Here in their documentation they have examples how to work with KNN queries
FT.SEARCH idx "*=>[KNN 10 @vec $BLOB]" PARAMS 2 BLOB "\x12\xa9\xf5\x6c" DIALECT 2
and it work (at least there is no errors) if I use it in termila or RedisInsight, but when I'm trying to run this query with nodejs it throws error [ErrorReply: Syntax error at offset 2 near > ]

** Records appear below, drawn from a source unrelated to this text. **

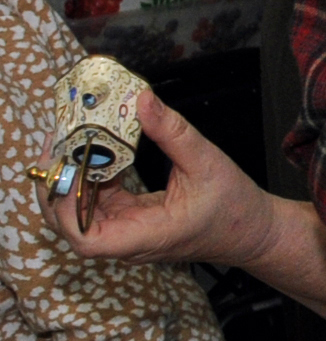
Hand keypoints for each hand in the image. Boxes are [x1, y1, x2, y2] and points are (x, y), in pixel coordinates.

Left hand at [49, 89, 275, 271]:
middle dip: (58, 187)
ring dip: (73, 179)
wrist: (252, 232)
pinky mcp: (131, 222)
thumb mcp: (207, 163)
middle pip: (72, 224)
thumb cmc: (234, 207)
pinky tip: (96, 153)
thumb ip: (172, 132)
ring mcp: (128, 232)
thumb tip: (143, 100)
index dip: (64, 209)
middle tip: (57, 147)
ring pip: (80, 213)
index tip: (65, 173)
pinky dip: (92, 178)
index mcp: (147, 235)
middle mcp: (129, 240)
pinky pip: (99, 204)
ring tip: (71, 144)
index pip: (86, 240)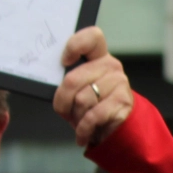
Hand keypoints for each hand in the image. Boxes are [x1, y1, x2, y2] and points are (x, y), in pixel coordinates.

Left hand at [54, 27, 133, 148]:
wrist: (117, 130)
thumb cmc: (93, 107)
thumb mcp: (80, 89)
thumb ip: (70, 79)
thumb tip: (50, 80)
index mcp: (98, 56)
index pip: (92, 37)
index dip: (75, 45)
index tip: (63, 62)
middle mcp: (111, 66)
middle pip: (73, 78)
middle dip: (62, 101)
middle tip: (63, 111)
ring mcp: (119, 83)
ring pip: (82, 99)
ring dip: (75, 116)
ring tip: (80, 121)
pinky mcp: (122, 102)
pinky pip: (92, 116)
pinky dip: (83, 129)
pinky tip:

async function searchSimilar(vector: number[]) {
const query = `* => [KNN 10 @embedding $BLOB]`;
const options = {
PARAMS: {
BLOB: Buffer.from(new Float32Array(vector).buffer),
DIALECT: 2,
},
};
const result = await client.ft.search("idx:answers", query, options);
return result;
}
Maybe I didn't understand how it works... Here the example how it work in Langchain
async similaritySearchVectorWithScore(query, k, filter) {
if (filter && this.filter) {
throw new Error("cannot provide both `filter` and `this.filter`");
}
const _filter = filter ?? this.filter;
const results = await this.redisClient.ft.search(this.indexName, ...this.buildQuery(query, k, _filter));
const result = [];
if (results.total) {
for (const res of results.documents) {
if (res.value) {
const document = res.value;
if (document.vector_score) {
result.push([
new Document({
pageContent: document[this.contentKey],
metadata: JSON.parse(this.unEscapeSpecialChars(document.metadata)),
}),
Number(document.vector_score),
]);
}
}
}
}
return result;
}
buildQuery(query, k, filter) {
const vectorScoreField = "vector_score";
let hybridFields = "*";
// if a filter is set, modify the hybrid query
if (filter && filter.length) {
// `filter` is a list of strings, then it's applied using the OR operator in the metadata key
// for example: filter = ['foo', 'bar'] => this will filter all metadata containing either 'foo' OR 'bar'
hybridFields = `@${this.metadataKey}:(${this.prepareFilter(filter)})`;
}
const baseQuery = `${hybridFields} => [KNN ${k} @${this.vectorKey} $vector AS ${vectorScoreField}]`;
const returnFields = [this.metadataKey, this.contentKey, vectorScoreField];
const options = {
PARAMS: {
vector: this.getFloat32Buffer(query),
},
RETURN: returnFields,
SORTBY: vectorScoreField,
DIALECT: 2,
LIMIT: {
from: 0,
size: k,
},
};
return [baseQuery, options];
}
getFloat32Buffer(vector) {
return Buffer.from(new Float32Array(vector).buffer);
}
Here I found one more example in Python, and I can't understand why my query doesn't work
def create_query(
return_fields: list,
search_type: str="KNN",
number_of_results: int=20,
vector_field_name: str="img_vector",
gender: t.Optional[str] = None,
category: t.Optional[str] = None
):
tag = "("
if gender:
tag += f"@gender:{{{gender}}}"
if category:
tag += f"@category:{{{category}}}"
tag += ")"
# if no tags are selected
if len(tag) < 3:
tag = "*"
base_query = f'{tag}=>[{search_type} {number_of_results} @{vector_field_name} $vec_param AS vector_score]'
return Query(base_query)\
.sort_by("vector_score")\
.paging(0, number_of_results)\
.return_fields(*return_fields)\
.dialect(2)
I've read documentations, searched internet, opened issues and discussions on GitHub and researched build of node js libraries
Take a look at this example. The
DIALECT
attribute should appear on its own, and not as part of thePARAMS
, which should include only parameters for the query itself (like theBLOB
in your example).Basically you passed the
DIALECT
as a parameter for the query (even though it is not used there), while the parsing itself was done using the default dialect, which is currently 1 (can be changed withFT.CONFIG SET DEFAULT_DIALECT <n>
). KNN search is not available in dialect 1 so you get a syntax error.Hope that helps!